Problem to solve → The required result is each line of the entries below containing the string "labels".

Provided data →
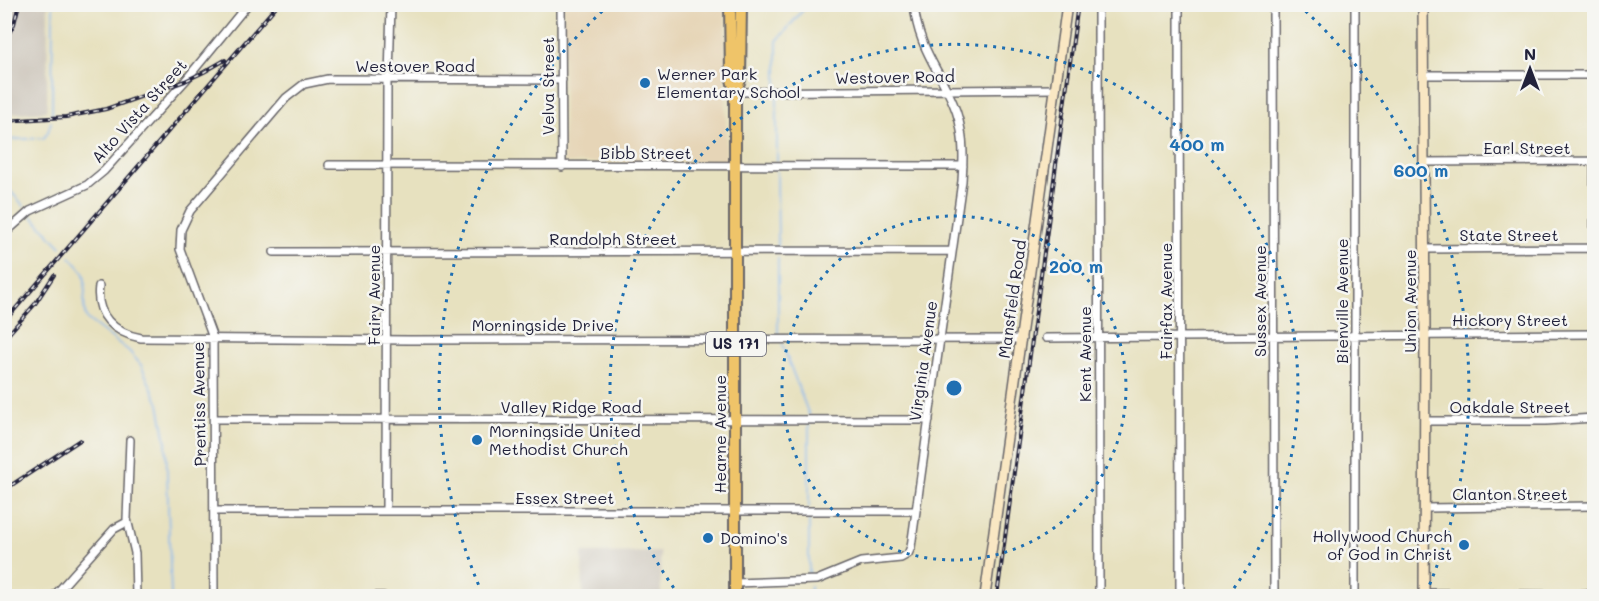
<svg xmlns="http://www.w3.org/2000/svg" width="1599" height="601" viewBox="0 0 1599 601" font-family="Mali,sans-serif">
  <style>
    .built { fill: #e6d5b7 }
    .industrial { fill: #cac3b8 }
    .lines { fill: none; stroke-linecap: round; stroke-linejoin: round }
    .stream { stroke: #85b6f1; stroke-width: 1.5 }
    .street-casing { stroke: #676569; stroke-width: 10 }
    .secondary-casing { stroke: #676569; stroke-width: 12 }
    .primary-casing { stroke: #676569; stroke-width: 14 }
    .street { stroke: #fff; stroke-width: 7 }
    .secondary { stroke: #f9e7c3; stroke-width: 9 }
    .primary { stroke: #efc469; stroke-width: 10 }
    .rail-casing { stroke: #22223b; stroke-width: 4 }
    .rail { stroke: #f6f6f2; stroke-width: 1.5; stroke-dasharray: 4.5; stroke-linecap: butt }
    .ring { fill: none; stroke: #1f6fb2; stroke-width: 3; stroke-dasharray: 3 6 }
    .poi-dot { fill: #1f6fb2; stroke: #f6f6f2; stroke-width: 2 }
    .labels { text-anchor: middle; stroke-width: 5; stroke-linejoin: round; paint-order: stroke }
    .shield { fill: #f6f6f2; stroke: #626272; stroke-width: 1.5 }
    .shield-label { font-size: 15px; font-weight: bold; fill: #22223b }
    .street-label { font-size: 16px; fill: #22223b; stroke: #f6f6f2 }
    .poi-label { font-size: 16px; fill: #22223b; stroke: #f6f6f2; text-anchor: start }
    .centre { fill: #1f6fb2; stroke: #f6f6f2; stroke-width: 3 }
    .ring-label { font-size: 18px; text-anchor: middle; font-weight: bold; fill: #1f6fb2; stroke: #f6f6f2; stroke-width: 5; stroke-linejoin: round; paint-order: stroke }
  </style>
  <rect width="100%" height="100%" fill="#f6f6f2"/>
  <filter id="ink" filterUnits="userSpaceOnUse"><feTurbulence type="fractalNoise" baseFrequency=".0167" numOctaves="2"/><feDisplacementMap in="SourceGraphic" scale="12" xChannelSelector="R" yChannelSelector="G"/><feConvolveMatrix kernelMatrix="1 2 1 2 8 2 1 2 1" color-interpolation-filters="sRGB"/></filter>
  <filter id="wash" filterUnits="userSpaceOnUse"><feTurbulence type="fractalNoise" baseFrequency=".008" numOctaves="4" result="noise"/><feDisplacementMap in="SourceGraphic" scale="24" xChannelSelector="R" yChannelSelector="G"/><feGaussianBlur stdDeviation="1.35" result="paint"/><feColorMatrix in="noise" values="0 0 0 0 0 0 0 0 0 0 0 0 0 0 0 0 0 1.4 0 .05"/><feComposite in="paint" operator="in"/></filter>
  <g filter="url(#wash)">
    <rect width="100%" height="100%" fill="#e7e1bf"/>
    <path class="built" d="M564,5h161l1,156 -162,2z"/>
    <path class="industrial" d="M5,4l43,1 -1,106 -42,3z
      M660,552l1,44h-78l-1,-43z"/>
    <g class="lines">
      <path class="stream" d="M777,86v-45l31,-37
        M777,95v66
        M52,114l1,-110
        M4,140l40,-2 4,-6 3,-10
        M777,171l1,77
        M4,184l20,22
        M32,216l29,31
        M70,257c4,4 10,10 13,15 6,13 -3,32 4,47l42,32 12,14 18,39 7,38 5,154
        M778,258v76
        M782,344l27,71
        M809,425v82
        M809,577v-61
        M810,586v10"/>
    </g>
  </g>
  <g filter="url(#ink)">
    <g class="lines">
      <defs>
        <path id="street" d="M561,4l1,163
          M1098,4l1,592
          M1179,4l1,592
          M1273,4l1,592
          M1355,4v592
          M1594,4v10
          M1422,75h172
          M389,79l2,-75
          M735,92l321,-3
          M1594,158v143
          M1423,162l171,-1
          M329,165l634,1
          M4,234l26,-23 57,-26 17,-14 81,-90 63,-77
          M1424,249l170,-1
          M274,252l678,-1
          M99,286c-4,29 15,47 42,52l269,2 612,-1
          M1046,338l548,-4
          M214,419l715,1
          M1425,421h121l48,-3
          M130,440l-3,79 8,34 1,43
          M1425,508l169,-2
          M214,511h702
          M386,511l1,-432
          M735,583l82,-3 44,-18 40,-4 7,-4 3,-7 51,-366c2,-27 2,-53 -9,-78 -15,-35 -36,-58 -39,-99
          M1424,593l140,2 30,-2
          M54,596l60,-67 13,-7
          M214,596l-1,-258 -33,-89 1,-19 9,-19 96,-113 18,-14 24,-5 234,1
          M214,596h169"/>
        <path id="secondary" d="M1423,4l2,331 -1,261
          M985,596l82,-592"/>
        <path id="primary" d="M730,4l1,71 4,17v504
          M735,92l5,-12 1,-76"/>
      </defs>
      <use href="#street" class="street-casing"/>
      <use href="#secondary" class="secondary-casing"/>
      <use href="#primary" class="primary-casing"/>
      <use href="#street" class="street"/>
      <use href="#secondary" class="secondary"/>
      <use href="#primary" class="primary"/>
      <defs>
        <path id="rail" d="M4,17l3,-13
          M4,42l10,-18 5,-20
          M4,121l62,-4 40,-8 79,-28 19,-9 21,-12
          M4,322l274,-318
          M4,339l31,-35 19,-29
          M4,490l76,-50
          M997,596l81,-592"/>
      </defs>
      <use href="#rail" class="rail-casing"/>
      <use href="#rail" class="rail"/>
    </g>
  </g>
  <g class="ring">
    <circle cx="954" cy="388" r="172"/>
    <path d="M679 595A344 344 0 1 1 1229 595"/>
    <path d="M482 593A515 515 0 0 1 609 5M1299 5A515 515 0 0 1 1426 593"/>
  </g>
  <g class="poi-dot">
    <circle cx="645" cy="83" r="6"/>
    <circle cx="477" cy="440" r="6"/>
    <circle cx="708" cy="538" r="6"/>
    <circle cx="1464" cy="545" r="6"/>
  </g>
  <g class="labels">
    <rect class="shield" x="706" y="332" width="60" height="24" rx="4.5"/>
    <g class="shield-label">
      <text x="736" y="349">US 171</text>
    </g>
    <g class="street-label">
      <text x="415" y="72">Westover Road</text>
      <text transform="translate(895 77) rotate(-1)" y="6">Westover Road</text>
      <text transform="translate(548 86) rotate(-90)" y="6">Velva Street</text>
      <text transform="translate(139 111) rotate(-48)" y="6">Alto Vista Street</text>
      <text x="1527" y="154">Earl Street</text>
      <text x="646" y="159">Bibb Street</text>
      <text x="1509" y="241">State Street</text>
      <text x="613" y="245">Randolph Street</text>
      <text transform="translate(374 295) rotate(-90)" y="6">Fairy Avenue</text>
      <text transform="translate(1012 299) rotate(-82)" y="6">Mansfield Road</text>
      <text transform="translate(1166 301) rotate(-90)" y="6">Fairfax Avenue</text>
      <text transform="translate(1260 301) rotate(-90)" y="6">Sussex Avenue</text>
      <text transform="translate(1342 301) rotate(-90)" y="6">Bienville Avenue</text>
      <text transform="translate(1410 301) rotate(-90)" y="6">Union Avenue</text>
      <text x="1510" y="326">Hickory Street</text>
      <text x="543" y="331">Morningside Drive</text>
      <text transform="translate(1085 354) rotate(-90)" y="6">Kent Avenue</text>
      <text transform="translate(923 361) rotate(-82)" y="6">Virginia Avenue</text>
      <text transform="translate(199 404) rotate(-91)" y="6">Prentiss Avenue</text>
      <text x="571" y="413">Valley Ridge Road</text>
      <text x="1510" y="413">Oakdale Street</text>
      <text transform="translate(720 434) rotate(-90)" y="6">Hearne Avenue</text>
      <text x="1510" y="500">Clanton Street</text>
      <text x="565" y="504">Essex Street</text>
    </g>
    <g class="poi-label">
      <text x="657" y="80">Werner Park<tspan x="657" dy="18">Elementary School</tspan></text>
      <text x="489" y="437">Morningside United<tspan x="489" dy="18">Methodist Church</tspan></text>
      <text x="1452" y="542" text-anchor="end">Hollywood Church<tspan x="1452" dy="18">of God in Christ</tspan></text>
      <text x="720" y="544">Domino's</text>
    </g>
  </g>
  <circle cx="954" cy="388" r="9" class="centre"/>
  <g class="ring-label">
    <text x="1197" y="151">400 m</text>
    <text x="1421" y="177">600 m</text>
    <text x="1076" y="273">200 m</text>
  </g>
  <rect width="1599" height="601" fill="none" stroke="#f6f6f2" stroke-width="24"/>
  <g transform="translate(1530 69)" stroke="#f6f6f2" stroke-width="4.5" paint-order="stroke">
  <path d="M0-4.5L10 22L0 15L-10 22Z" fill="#22223b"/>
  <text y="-9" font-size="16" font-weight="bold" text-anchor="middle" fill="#22223b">N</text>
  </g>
</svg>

Exercise answer →
    .labels { text-anchor: middle; stroke-width: 5; stroke-linejoin: round; paint-order: stroke }
  <g class="labels">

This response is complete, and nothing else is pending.